Records in a dataset:

===

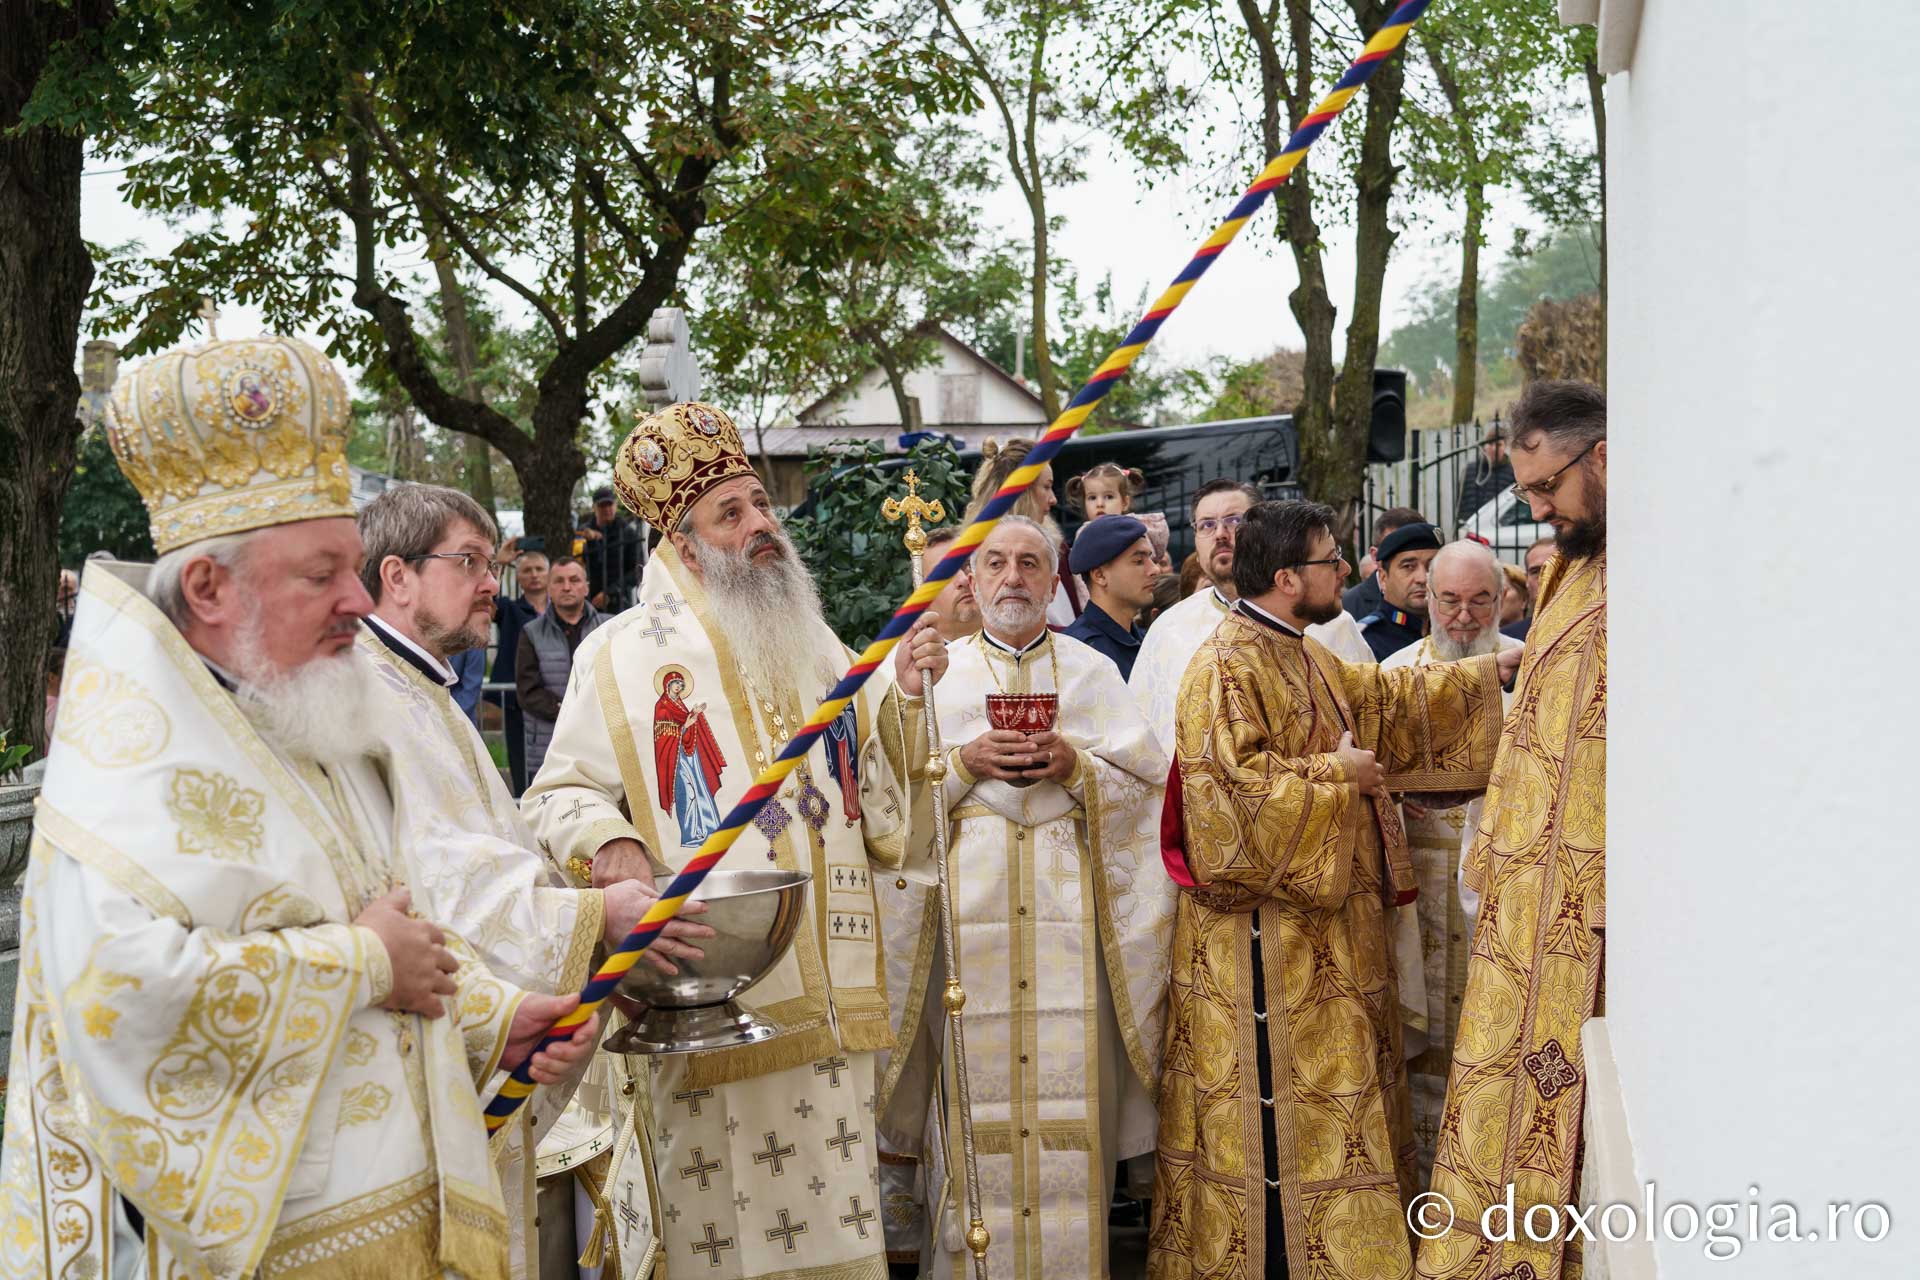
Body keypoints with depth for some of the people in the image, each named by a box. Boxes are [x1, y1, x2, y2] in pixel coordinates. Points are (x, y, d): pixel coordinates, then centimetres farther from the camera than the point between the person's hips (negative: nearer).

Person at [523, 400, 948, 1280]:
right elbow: (558, 797, -1)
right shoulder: (626, 654, 0)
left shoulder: (815, 647, 14)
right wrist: (607, 843, -21)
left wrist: (904, 701, -2)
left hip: (824, 1003, 4)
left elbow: (881, 816, 12)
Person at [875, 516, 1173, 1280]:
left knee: (1066, 1086, -4)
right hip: (968, 909, 0)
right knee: (974, 1097, -4)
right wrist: (964, 764, -10)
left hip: (1066, 911, 0)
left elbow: (1143, 785, 6)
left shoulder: (1092, 672, 12)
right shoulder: (936, 672, 11)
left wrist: (1076, 767, -11)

===

About this task:
Output these records again line for line, with the pictures left out.

Expected answer:
Body keypoints with depth for some of the people in the image, each named by a box. Boxes are [x1, y1, x2, y2] in pixel coordinates. Points are (x, y, d): pixel coordinates, then centimetres farther from the camera than the point between the person's hips (negative: nearer).

Person at [523, 400, 948, 1280]:
right elbow: (558, 797, -1)
right shoulder: (626, 654, 0)
left shoulder: (815, 647, 14)
right wrist: (607, 843, -21)
left wrist: (904, 701, -2)
left hip: (824, 1003, 4)
left elbow: (881, 816, 12)
Person at [875, 516, 1173, 1280]:
left knee: (1066, 1086, -4)
right hip: (968, 909, 0)
right knee: (974, 1097, -4)
right wrist: (964, 764, -10)
left hip: (1066, 911, 0)
left elbow: (1143, 785, 6)
left shoulder: (1092, 672, 12)
right shoulder: (936, 672, 11)
left wrist: (1076, 767, -11)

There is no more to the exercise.